I'm writing a fictional story with early industrial age technology where a chemist discovers not only that diamond and graphite are made of the same substance, but that they differ by crystalline structure (cubic vs hexagonal). However, I'd like this to be a realistic depiction if possible and the chemist does not have access to electron tunneling microscopy or advanced spectrographic methods. The farthest spectroscopy has gotten is Fraunhofer's spectroscope and John Herschel's evaporogram, with visible light and the beginnings of an understanding of infrared and ultraviolet. Would 1850's level spectroscopy or other technology of the time be able to demonstrate the crystal structures of carbon (specifically graphite and diamond) without a 1900's understanding of atomic structure?

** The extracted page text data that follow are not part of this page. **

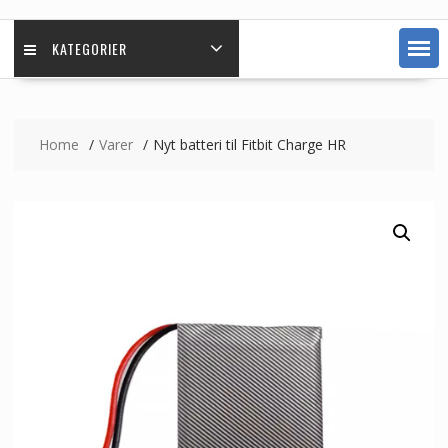
KATEGORIER
Home
Varer
Nyt batteri til Fitbit Charge HR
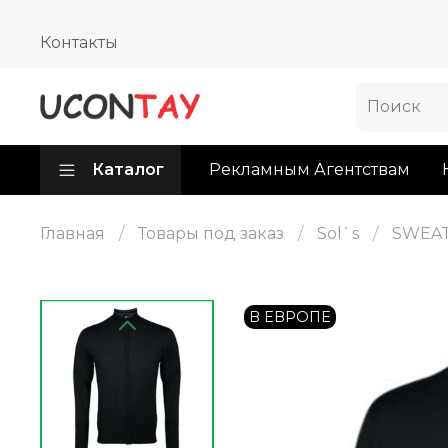
Контакты
Каталог
Рекламным Агентствам
Главная
Товары под заказ
Sol`s
SWEA
В ЕВРОПЕ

Would 1850's level spectroscopy or other technology of the time be able to demonstrate the crystal structures of carbon (specifically graphite and diamond) without a 1900's understanding of atomic structure?
Yes, using visible light and petrographic microscopes. The field of optical mineralogy was mature enough by the mid-1800's for one to determine the crystal structure of minerals. In particular, the work of Sir William Nicol is worth investigating (thin but useful Wikipedia article).
I will add that there's a pretty simple way to determine whether or not the crystal structure of a mineral is the same or different than that of another mineral - the so-called crystal habit.
Finally, diamond exhibits conchoidal fracture, and graphite does not. This might be the easiest way to tell that the two minerals have different crystal structures.